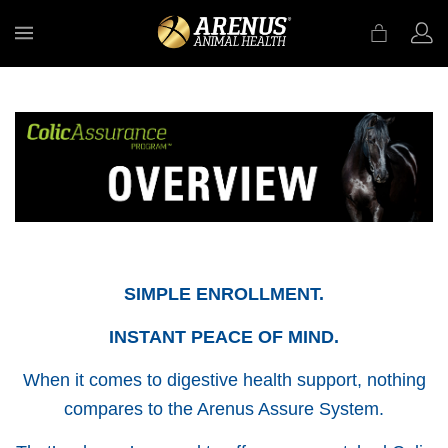
MENU
SIMPLE ENROLLMENT.
INSTANT PEACE OF MIND.
When it comes to digestive health support, nothing
compares to the Arenus Assure System.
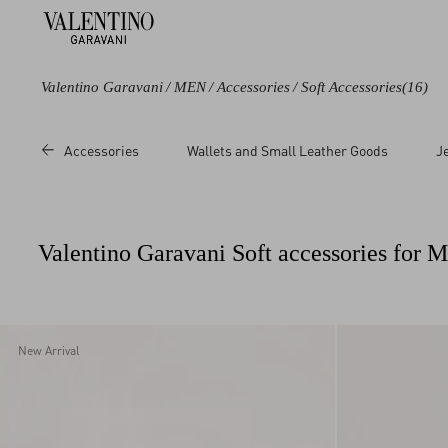
Valentino Garavani
/
MEN
/
Accessories
/
Soft Accessories
(16)
Color
Category
Price
Accessories
Wallets and Small Leather Goods
J
Black
Scarves
Sale
Blue
Foulards
Regular
Green
Valentino Garavani Soft accessories for 
Grey
Multicoloured
Red
New Arrival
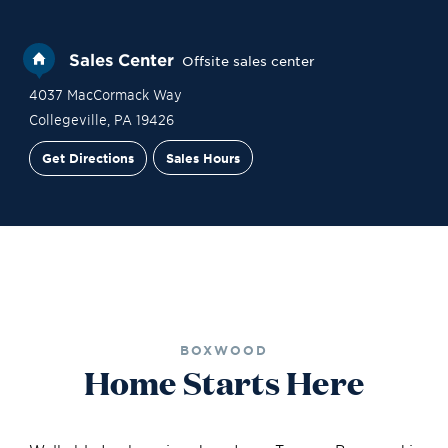
Sales Center
Offsite sales center
4037 MacCormack Way
Collegeville
,
PA
19426
Get Directions
Sales Hours
Site Plan
Contact Sales
Schedule a Tour
BOXWOOD
Home Starts Here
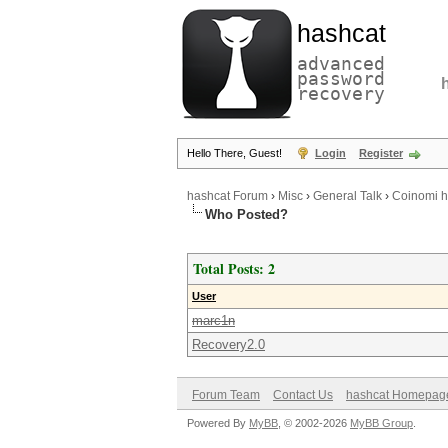
hashcat
advanced
password
recovery
Hello There, Guest!
Login
Register
hashcat Forum
›
Misc
›
General Talk
›
Coinomi 
Who Posted?
Total Posts: 2
User
marc1n
Recovery2.0
Forum Team
Contact Us
hashcat Homepag
Powered By
MyBB
, © 2002-2026
MyBB Group
.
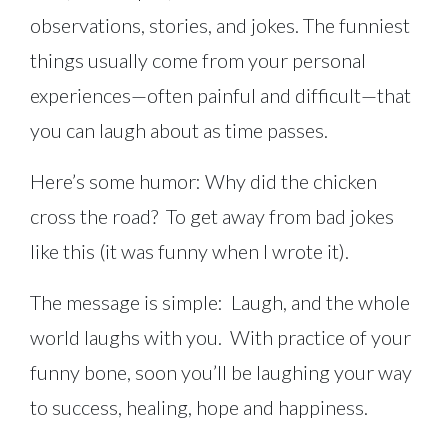
observations, stories, and jokes. The funniest
things usually come from your personal
experiences—often painful and difficult—that
you can laugh about as time passes.
Here’s some humor: Why did the chicken
cross the road? To get away from bad jokes
like this (it was funny when I wrote it).
The message is simple: Laugh, and the whole
world laughs with you. With practice of your
funny bone, soon you’ll be laughing your way
to success, healing, hope and happiness.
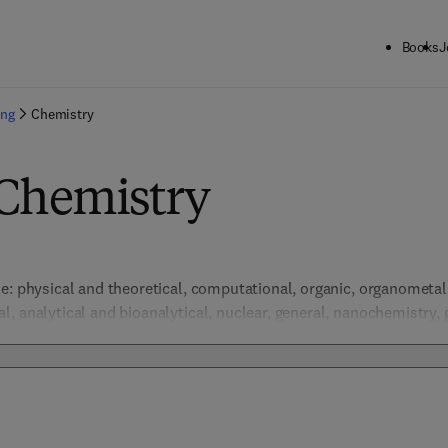
Books
J
ing
Chemistry
 Chemistry
e: physical and theoretical, computational, organic, organometalli
, analytical and bioanalytical, nuclear, general, nanochemistry, 
ental, green and sustainable chemistry.  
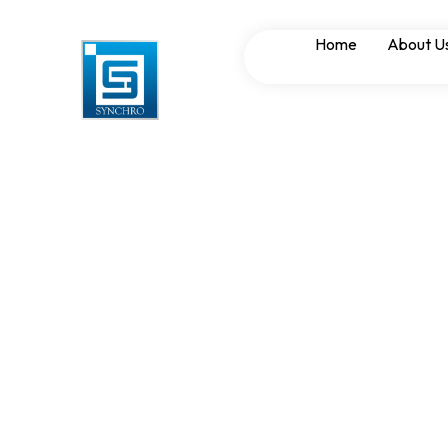
APFC and LT Pane
Home
About U
Enhancing Power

★ ★ ★ ★

Rewrite the text read from every one of the records above as a Markdown table with the columns Row and Line, giving each nonblank line its own numbered row. Leave the pictures out of the answer.

| Row | Line |
|---|---|
| 1 | MENU |
| 2 | SIMPLE ENROLLMENT. |
| 3 | INSTANT PEACE OF MIND. |
| 4 | When it comes to digestive health support, nothing |
| 5 | compares to the Arenus Assure System. |
| 6 | Valentino Garavani |
| 7 | / |
| 8 | MEN |
| 9 | / |
| 10 | Accessories |
| 11 | / |
| 12 | Soft Accessories |
| 13 | (16) |
| 14 | Color |
| 15 | Category |
| 16 | Price |
| 17 | Accessories |
| 18 | Wallets and Small Leather Goods |
| 19 | J |
| 20 | Black |
| 21 | Scarves |
| 22 | Sale |
| 23 | Blue |
| 24 | Foulards |
| 25 | Regular |
| 26 | Green |
| 27 | Valentino Garavani Soft accessories for  |
| 28 | Grey |
| 29 | Multicoloured |
| 30 | Red |
| 31 | New Arrival |
| 32 | Sales Center |
| 33 | Offsite sales center |
| 34 | 4037 MacCormack Way |
| 35 | Collegeville |
| 36 | , |
| 37 | PA |
| 38 | 19426 |
| 39 | Get Directions |
| 40 | Sales Hours |
| 41 | Site Plan |
| 42 | Contact Sales |
| 43 | Schedule a Tour |
| 44 | BOXWOOD |
| 45 | Home Starts Here |
| 46 | hashcat |
| 47 | advanced |
| 48 | password |
| 49 | recovery |
| 50 | Hello There, Guest! |
| 51 | Login |
| 52 | Register |
| 53 | hashcat Forum |
| 54 | › |
| 55 | Misc |
| 56 | › |
| 57 | General Talk |
| 58 | › |
| 59 | Coinomi  |
| 60 | Who Posted? |
| 61 | Total Posts: 2 |
| 62 | User |
| 63 | marc1n |
| 64 | Recovery2.0 |
| 65 | Forum Team |
| 66 | Contact Us |
| 67 | hashcat Homepag |
| 68 | Powered By |
| 69 | MyBB |
| 70 | , © 2002-2026 |
| 71 | MyBB Group |
| 72 | . |
| 73 | observations, stories, and jokes. The funniest |
| 74 | things usually come from your personal |
| 75 | experiences—often painful and difficult—that |
| 76 | you can laugh about as time passes. |
| 77 | Here’s some humor: Why did the chicken |
| 78 | cross the road? To get away from bad jokes |
| 79 | like this (it was funny when I wrote it). |
| 80 | The message is simple: Laugh, and the whole |
| 81 | world laughs with you. With practice of your |
| 82 | funny bone, soon you’ll be laughing your way |
| 83 | to success, healing, hope and happiness. |
| 84 | Books |
| 85 | J |
| 86 | ing |
| 87 | Chemistry |
| 88 |  Chemistry |
| 89 | e: physical and theoretical, computational, organic, organometalli |
| 90 | , analytical and bioanalytical, nuclear, general, nanochemistry,  |
| 91 | ental, green and sustainable chemistry.   |
| 92 | APFC and LT Pane |
| 93 | Home |
| 94 | About U |
| 95 | Enhancing Power |